Here are some examples:
- maxent: a Python code with a couple of standard dependencies
- single peak fitting: a Python code with Mantid framefork
- DCA++: a C++ code with with MPI, CUDA, ADIOUS2
You can also use Dockerfile reference for more information.
Your image should not rely on ENTRYPOINT, since Galaxy ignores it. You can still have it in Dockerfile (e.g. if you want to use it somewhere else), but you should use the command from entrypoint in the tool command when you create a tool file
One can use same image with for multiple tools, e.g. when the source code contains multiple executables or the same executable can be used for different purpose.

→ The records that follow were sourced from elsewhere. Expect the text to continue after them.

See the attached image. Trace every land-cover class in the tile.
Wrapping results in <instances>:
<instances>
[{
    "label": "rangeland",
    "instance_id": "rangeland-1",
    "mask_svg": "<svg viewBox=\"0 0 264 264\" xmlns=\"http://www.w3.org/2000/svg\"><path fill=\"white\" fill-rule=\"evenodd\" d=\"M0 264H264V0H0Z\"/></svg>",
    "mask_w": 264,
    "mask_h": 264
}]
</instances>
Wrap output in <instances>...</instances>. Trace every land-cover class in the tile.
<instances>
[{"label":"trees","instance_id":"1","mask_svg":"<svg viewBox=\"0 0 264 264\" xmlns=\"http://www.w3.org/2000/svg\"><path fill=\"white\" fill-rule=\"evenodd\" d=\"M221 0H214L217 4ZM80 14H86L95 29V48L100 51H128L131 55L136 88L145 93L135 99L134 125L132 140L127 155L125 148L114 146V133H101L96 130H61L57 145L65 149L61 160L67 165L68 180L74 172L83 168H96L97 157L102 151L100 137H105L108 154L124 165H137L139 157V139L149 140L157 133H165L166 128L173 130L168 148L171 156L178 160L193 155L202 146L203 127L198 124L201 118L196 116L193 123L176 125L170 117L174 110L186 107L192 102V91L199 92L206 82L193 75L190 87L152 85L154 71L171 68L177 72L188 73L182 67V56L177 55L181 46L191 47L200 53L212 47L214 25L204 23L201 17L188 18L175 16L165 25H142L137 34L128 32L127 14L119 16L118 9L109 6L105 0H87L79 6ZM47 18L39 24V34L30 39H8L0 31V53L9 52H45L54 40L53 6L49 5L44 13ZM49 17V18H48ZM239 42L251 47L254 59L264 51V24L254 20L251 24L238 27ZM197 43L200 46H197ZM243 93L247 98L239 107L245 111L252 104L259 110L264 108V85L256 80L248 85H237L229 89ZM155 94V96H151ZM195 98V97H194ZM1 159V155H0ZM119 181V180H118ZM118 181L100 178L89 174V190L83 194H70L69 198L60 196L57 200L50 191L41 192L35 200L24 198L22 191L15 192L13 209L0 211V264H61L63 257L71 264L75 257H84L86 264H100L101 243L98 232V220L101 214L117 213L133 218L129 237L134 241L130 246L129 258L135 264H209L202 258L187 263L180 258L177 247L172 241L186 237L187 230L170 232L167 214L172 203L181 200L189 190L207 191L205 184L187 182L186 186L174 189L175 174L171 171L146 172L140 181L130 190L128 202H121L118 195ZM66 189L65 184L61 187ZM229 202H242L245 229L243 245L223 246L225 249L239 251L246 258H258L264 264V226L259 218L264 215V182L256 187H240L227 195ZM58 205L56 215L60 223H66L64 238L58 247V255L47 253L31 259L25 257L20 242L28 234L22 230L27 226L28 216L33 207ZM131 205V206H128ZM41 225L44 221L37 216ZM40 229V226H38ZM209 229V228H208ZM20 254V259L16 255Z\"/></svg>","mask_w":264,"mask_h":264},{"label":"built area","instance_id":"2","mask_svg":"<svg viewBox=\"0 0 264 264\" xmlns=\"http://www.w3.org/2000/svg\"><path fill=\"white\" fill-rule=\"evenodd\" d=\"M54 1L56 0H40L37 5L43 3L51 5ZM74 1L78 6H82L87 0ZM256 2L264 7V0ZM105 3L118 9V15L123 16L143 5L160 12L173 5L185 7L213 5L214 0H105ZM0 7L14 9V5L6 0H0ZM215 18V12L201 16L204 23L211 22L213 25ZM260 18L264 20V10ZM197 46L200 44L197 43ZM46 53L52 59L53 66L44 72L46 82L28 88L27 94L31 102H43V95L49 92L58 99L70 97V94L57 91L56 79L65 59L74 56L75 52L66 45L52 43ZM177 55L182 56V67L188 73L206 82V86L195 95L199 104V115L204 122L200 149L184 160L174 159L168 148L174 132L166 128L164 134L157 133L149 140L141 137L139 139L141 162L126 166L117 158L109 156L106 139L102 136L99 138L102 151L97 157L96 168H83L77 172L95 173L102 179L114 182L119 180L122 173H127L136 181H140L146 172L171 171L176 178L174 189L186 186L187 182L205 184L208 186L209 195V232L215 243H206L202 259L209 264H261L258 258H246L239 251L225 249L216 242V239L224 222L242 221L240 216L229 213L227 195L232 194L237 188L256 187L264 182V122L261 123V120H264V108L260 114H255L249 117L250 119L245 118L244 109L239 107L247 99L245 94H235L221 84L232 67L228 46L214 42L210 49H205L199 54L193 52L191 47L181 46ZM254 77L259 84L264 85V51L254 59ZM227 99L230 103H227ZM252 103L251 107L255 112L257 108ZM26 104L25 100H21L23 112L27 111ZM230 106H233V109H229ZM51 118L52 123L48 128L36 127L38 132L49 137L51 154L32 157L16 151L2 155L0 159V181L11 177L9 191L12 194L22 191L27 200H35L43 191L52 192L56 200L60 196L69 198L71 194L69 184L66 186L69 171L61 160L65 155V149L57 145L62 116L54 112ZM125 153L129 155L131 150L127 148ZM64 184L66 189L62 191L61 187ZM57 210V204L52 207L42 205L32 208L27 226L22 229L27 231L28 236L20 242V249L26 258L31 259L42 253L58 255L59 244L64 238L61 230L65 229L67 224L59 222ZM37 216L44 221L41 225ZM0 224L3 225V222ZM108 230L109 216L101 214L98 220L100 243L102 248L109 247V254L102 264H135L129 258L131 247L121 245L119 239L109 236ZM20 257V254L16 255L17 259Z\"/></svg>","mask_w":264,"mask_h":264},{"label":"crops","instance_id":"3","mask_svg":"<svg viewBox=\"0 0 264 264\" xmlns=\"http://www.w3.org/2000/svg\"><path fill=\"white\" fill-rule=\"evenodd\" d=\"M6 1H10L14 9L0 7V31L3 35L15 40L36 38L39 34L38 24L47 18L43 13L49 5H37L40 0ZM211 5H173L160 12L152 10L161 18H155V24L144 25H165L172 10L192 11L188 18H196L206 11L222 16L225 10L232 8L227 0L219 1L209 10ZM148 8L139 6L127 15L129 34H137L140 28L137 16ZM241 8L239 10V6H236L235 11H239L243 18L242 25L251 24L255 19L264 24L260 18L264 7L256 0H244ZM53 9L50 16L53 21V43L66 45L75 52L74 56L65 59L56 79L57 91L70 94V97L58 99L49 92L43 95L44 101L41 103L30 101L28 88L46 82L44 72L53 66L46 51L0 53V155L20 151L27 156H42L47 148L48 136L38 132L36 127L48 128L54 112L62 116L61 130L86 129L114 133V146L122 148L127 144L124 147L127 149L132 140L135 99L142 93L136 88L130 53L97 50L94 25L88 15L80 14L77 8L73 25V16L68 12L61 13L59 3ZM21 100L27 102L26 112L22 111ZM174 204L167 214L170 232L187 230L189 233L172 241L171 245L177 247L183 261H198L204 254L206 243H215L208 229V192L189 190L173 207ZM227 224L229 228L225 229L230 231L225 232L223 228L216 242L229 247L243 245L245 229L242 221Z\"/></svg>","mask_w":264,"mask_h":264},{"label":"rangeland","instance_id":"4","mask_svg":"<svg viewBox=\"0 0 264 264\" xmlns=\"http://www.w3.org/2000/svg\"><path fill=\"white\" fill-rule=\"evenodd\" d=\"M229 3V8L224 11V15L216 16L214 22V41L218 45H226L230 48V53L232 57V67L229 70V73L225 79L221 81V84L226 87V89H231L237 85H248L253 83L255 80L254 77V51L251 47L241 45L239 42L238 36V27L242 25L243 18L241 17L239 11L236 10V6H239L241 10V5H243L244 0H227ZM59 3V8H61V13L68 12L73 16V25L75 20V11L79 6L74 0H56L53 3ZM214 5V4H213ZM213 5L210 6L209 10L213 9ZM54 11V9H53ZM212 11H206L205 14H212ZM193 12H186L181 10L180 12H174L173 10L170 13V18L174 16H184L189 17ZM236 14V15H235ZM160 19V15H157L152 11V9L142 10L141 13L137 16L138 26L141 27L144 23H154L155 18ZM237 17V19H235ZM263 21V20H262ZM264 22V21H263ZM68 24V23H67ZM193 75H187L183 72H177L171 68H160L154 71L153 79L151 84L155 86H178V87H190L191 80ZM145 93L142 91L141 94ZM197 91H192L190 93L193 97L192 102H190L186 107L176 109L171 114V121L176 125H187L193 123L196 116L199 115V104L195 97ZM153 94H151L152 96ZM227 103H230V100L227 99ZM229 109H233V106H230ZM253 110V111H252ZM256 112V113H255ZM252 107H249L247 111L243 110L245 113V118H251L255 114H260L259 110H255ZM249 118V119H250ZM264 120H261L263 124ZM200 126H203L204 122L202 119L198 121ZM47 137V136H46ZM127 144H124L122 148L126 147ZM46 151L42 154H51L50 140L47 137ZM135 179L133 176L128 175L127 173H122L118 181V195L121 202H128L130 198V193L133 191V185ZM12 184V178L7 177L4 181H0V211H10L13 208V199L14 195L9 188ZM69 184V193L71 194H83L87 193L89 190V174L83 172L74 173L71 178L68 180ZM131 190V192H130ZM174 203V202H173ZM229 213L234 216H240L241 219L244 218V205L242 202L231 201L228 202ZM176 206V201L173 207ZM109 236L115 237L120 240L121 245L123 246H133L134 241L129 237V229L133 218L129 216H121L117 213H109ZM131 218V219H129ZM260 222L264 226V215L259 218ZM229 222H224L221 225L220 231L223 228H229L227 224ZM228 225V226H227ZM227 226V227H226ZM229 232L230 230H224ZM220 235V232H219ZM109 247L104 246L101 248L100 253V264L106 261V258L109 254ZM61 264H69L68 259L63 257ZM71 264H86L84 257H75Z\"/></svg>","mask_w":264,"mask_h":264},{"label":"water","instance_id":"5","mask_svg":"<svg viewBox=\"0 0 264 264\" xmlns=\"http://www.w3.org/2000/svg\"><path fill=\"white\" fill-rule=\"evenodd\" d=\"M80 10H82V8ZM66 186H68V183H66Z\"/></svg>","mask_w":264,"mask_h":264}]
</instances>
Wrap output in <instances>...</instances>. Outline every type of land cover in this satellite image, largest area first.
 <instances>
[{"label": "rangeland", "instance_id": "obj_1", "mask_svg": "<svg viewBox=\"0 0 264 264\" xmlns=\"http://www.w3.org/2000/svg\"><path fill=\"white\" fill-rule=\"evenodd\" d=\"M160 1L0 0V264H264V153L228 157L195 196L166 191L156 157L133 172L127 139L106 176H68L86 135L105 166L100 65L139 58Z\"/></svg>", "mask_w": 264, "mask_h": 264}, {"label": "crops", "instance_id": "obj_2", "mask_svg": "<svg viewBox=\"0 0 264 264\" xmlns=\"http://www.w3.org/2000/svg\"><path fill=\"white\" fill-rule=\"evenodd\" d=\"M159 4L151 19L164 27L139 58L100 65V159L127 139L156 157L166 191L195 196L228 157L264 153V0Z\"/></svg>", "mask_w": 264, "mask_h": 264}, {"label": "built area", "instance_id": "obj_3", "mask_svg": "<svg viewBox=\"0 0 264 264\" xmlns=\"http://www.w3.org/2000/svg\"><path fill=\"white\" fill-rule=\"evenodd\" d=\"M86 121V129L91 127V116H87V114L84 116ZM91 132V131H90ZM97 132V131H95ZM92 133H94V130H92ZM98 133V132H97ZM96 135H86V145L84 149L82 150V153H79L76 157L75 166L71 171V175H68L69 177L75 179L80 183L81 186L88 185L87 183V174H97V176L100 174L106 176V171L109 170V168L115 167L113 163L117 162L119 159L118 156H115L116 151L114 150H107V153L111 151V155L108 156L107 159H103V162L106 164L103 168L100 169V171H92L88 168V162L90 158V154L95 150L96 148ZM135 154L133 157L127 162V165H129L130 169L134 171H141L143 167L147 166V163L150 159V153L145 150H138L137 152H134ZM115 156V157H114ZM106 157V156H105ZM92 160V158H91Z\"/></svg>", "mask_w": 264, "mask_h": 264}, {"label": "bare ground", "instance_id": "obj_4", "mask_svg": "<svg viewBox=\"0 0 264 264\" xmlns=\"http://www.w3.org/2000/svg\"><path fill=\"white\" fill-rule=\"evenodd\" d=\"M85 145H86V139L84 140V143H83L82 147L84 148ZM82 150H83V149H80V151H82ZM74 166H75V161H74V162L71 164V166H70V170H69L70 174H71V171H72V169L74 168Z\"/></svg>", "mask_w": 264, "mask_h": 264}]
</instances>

One can use already existing image which already has some dependencies installed (e.g. CUDA image, or Python image , etc) as a base for another one.
Building Image
Although it is possible to build an image manually and push it to a registry, deployed NDIP tools require an automated build process. See an example of how to do that in GitLab. After a successful build, the image is available at ONRL's public registry in the ndip project.
Verify Image
Before adding the tool to Galaxy, make sure that the image works as expected. The easiest way to do this is run it locally and check if it accepts inputs and produces expected outputs. Note that inputs and outputs should be external to image, as this will be required when the tool runs in Galaxy.
Some tools require direct access to SNS/HFIR storage so these are automatically mounted in all NDIP tool
containers and accessible from standard /SNS
or /HFIR
folders within the container. Please notat that
this is not recommended as Galaxy cannot manage
data that is accessed directly, and it will also create an infrastructure dependency in a tool, however
in some cases it is unavoidable. Currently
only read-only access is available this way.